#### EXCERPTED DATA ####

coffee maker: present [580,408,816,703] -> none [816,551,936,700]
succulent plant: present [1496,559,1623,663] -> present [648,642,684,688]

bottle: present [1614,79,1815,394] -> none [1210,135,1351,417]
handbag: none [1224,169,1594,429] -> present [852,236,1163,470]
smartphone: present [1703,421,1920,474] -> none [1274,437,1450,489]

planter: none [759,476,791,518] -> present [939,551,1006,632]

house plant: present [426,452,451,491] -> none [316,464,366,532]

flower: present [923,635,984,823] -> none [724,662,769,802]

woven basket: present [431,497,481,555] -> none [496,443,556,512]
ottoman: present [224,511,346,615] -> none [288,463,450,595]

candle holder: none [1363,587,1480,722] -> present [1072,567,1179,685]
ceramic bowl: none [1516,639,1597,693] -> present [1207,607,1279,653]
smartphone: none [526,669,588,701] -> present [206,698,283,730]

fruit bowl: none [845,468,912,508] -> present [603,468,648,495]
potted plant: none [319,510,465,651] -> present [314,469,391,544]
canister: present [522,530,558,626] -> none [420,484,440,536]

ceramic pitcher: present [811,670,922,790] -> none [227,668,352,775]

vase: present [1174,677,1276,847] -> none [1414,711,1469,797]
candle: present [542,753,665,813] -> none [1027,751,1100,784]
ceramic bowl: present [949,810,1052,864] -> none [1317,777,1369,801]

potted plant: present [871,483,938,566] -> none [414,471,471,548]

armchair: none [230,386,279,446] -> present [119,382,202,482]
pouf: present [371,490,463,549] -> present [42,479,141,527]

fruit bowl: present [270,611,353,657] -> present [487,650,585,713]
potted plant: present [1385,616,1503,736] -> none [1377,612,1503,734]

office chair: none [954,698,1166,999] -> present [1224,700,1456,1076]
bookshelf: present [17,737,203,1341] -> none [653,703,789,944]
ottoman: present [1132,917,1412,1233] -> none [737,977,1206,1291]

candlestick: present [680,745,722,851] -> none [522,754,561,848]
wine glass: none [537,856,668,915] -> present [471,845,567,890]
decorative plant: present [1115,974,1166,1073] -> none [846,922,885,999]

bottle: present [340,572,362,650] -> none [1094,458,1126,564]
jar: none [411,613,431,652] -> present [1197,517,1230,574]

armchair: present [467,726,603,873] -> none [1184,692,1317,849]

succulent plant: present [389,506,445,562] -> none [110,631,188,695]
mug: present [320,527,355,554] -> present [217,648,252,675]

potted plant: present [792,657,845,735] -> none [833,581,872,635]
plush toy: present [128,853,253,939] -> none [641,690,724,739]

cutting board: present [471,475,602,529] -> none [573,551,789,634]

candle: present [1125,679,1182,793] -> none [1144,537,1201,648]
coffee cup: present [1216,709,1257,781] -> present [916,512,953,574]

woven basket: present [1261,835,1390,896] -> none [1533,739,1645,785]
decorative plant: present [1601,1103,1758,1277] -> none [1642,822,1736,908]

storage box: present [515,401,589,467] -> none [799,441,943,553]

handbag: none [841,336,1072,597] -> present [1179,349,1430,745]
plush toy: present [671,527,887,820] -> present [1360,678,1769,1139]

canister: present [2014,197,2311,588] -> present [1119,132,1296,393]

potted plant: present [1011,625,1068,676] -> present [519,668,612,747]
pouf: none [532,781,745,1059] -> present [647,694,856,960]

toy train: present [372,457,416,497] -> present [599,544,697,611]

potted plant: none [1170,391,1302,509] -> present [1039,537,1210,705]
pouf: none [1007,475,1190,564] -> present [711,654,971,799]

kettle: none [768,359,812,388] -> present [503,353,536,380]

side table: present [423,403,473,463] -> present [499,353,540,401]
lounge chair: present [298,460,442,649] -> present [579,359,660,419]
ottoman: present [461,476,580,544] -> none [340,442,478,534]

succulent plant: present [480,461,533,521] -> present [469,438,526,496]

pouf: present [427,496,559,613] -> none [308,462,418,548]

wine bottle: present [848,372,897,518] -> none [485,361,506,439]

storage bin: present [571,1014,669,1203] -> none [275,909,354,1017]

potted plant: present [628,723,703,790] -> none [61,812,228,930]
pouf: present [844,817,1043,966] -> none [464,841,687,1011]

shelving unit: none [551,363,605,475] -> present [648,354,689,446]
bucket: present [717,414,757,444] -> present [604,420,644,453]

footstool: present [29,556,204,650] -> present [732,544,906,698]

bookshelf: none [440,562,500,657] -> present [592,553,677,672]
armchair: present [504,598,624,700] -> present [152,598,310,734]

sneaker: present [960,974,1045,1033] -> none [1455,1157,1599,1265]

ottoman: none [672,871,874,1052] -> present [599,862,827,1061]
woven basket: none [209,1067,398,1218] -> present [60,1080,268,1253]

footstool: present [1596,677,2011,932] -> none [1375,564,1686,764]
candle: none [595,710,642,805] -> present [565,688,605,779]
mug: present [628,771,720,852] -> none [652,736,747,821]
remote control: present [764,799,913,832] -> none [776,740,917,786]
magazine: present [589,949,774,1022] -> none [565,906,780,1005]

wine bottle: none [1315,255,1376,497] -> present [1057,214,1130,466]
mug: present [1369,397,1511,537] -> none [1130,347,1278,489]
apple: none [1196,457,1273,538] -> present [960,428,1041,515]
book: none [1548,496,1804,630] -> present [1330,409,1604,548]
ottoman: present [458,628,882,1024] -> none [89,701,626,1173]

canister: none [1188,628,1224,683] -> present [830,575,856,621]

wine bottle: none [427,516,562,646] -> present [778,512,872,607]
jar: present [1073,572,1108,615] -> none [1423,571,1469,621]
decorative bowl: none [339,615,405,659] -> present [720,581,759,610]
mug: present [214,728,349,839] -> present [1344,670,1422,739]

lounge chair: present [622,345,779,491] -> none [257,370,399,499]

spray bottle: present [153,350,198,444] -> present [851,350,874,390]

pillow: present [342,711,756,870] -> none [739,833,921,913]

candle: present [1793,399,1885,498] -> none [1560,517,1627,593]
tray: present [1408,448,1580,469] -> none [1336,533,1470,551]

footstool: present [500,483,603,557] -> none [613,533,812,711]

####

▶ **WHAT THE EXERCISE ASKS**: Would you retype the records above without changing a word?

▶ **YOUR RESPONSE**:
coffee maker: present [580,408,816,703] -> none [816,551,936,700]
succulent plant: present [1496,559,1623,663] -> present [648,642,684,688]

bottle: present [1614,79,1815,394] -> none [1210,135,1351,417]
handbag: none [1224,169,1594,429] -> present [852,236,1163,470]
smartphone: present [1703,421,1920,474] -> none [1274,437,1450,489]

planter: none [759,476,791,518] -> present [939,551,1006,632]

house plant: present [426,452,451,491] -> none [316,464,366,532]

flower: present [923,635,984,823] -> none [724,662,769,802]

woven basket: present [431,497,481,555] -> none [496,443,556,512]
ottoman: present [224,511,346,615] -> none [288,463,450,595]

candle holder: none [1363,587,1480,722] -> present [1072,567,1179,685]
ceramic bowl: none [1516,639,1597,693] -> present [1207,607,1279,653]
smartphone: none [526,669,588,701] -> present [206,698,283,730]

fruit bowl: none [845,468,912,508] -> present [603,468,648,495]
potted plant: none [319,510,465,651] -> present [314,469,391,544]
canister: present [522,530,558,626] -> none [420,484,440,536]

ceramic pitcher: present [811,670,922,790] -> none [227,668,352,775]

vase: present [1174,677,1276,847] -> none [1414,711,1469,797]
candle: present [542,753,665,813] -> none [1027,751,1100,784]
ceramic bowl: present [949,810,1052,864] -> none [1317,777,1369,801]

potted plant: present [871,483,938,566] -> none [414,471,471,548]

armchair: none [230,386,279,446] -> present [119,382,202,482]
pouf: present [371,490,463,549] -> present [42,479,141,527]

fruit bowl: present [270,611,353,657] -> present [487,650,585,713]
potted plant: present [1385,616,1503,736] -> none [1377,612,1503,734]

office chair: none [954,698,1166,999] -> present [1224,700,1456,1076]
bookshelf: present [17,737,203,1341] -> none [653,703,789,944]
ottoman: present [1132,917,1412,1233] -> none [737,977,1206,1291]

candlestick: present [680,745,722,851] -> none [522,754,561,848]
wine glass: none [537,856,668,915] -> present [471,845,567,890]
decorative plant: present [1115,974,1166,1073] -> none [846,922,885,999]

bottle: present [340,572,362,650] -> none [1094,458,1126,564]
jar: none [411,613,431,652] -> present [1197,517,1230,574]

armchair: present [467,726,603,873] -> none [1184,692,1317,849]

succulent plant: present [389,506,445,562] -> none [110,631,188,695]
mug: present [320,527,355,554] -> present [217,648,252,675]

potted plant: present [792,657,845,735] -> none [833,581,872,635]
plush toy: present [128,853,253,939] -> none [641,690,724,739]

cutting board: present [471,475,602,529] -> none [573,551,789,634]

candle: present [1125,679,1182,793] -> none [1144,537,1201,648]
coffee cup: present [1216,709,1257,781] -> present [916,512,953,574]

woven basket: present [1261,835,1390,896] -> none [1533,739,1645,785]
decorative plant: present [1601,1103,1758,1277] -> none [1642,822,1736,908]

storage box: present [515,401,589,467] -> none [799,441,943,553]

handbag: none [841,336,1072,597] -> present [1179,349,1430,745]
plush toy: present [671,527,887,820] -> present [1360,678,1769,1139]

canister: present [2014,197,2311,588] -> present [1119,132,1296,393]

potted plant: present [1011,625,1068,676] -> present [519,668,612,747]
pouf: none [532,781,745,1059] -> present [647,694,856,960]

toy train: present [372,457,416,497] -> present [599,544,697,611]

potted plant: none [1170,391,1302,509] -> present [1039,537,1210,705]
pouf: none [1007,475,1190,564] -> present [711,654,971,799]

kettle: none [768,359,812,388] -> present [503,353,536,380]

side table: present [423,403,473,463] -> present [499,353,540,401]
lounge chair: present [298,460,442,649] -> present [579,359,660,419]
ottoman: present [461,476,580,544] -> none [340,442,478,534]

succulent plant: present [480,461,533,521] -> present [469,438,526,496]

pouf: present [427,496,559,613] -> none [308,462,418,548]

wine bottle: present [848,372,897,518] -> none [485,361,506,439]

storage bin: present [571,1014,669,1203] -> none [275,909,354,1017]

potted plant: present [628,723,703,790] -> none [61,812,228,930]
pouf: present [844,817,1043,966] -> none [464,841,687,1011]

shelving unit: none [551,363,605,475] -> present [648,354,689,446]
bucket: present [717,414,757,444] -> present [604,420,644,453]

footstool: present [29,556,204,650] -> present [732,544,906,698]

bookshelf: none [440,562,500,657] -> present [592,553,677,672]
armchair: present [504,598,624,700] -> present [152,598,310,734]

sneaker: present [960,974,1045,1033] -> none [1455,1157,1599,1265]

ottoman: none [672,871,874,1052] -> present [599,862,827,1061]
woven basket: none [209,1067,398,1218] -> present [60,1080,268,1253]

footstool: present [1596,677,2011,932] -> none [1375,564,1686,764]
candle: none [595,710,642,805] -> present [565,688,605,779]
mug: present [628,771,720,852] -> none [652,736,747,821]
remote control: present [764,799,913,832] -> none [776,740,917,786]
magazine: present [589,949,774,1022] -> none [565,906,780,1005]

wine bottle: none [1315,255,1376,497] -> present [1057,214,1130,466]
mug: present [1369,397,1511,537] -> none [1130,347,1278,489]
apple: none [1196,457,1273,538] -> present [960,428,1041,515]
book: none [1548,496,1804,630] -> present [1330,409,1604,548]
ottoman: present [458,628,882,1024] -> none [89,701,626,1173]

canister: none [1188,628,1224,683] -> present [830,575,856,621]

wine bottle: none [427,516,562,646] -> present [778,512,872,607]
jar: present [1073,572,1108,615] -> none [1423,571,1469,621]
decorative bowl: none [339,615,405,659] -> present [720,581,759,610]
mug: present [214,728,349,839] -> present [1344,670,1422,739]

lounge chair: present [622,345,779,491] -> none [257,370,399,499]

spray bottle: present [153,350,198,444] -> present [851,350,874,390]

pillow: present [342,711,756,870] -> none [739,833,921,913]

candle: present [1793,399,1885,498] -> none [1560,517,1627,593]
tray: present [1408,448,1580,469] -> none [1336,533,1470,551]

footstool: present [500,483,603,557] -> none [613,533,812,711]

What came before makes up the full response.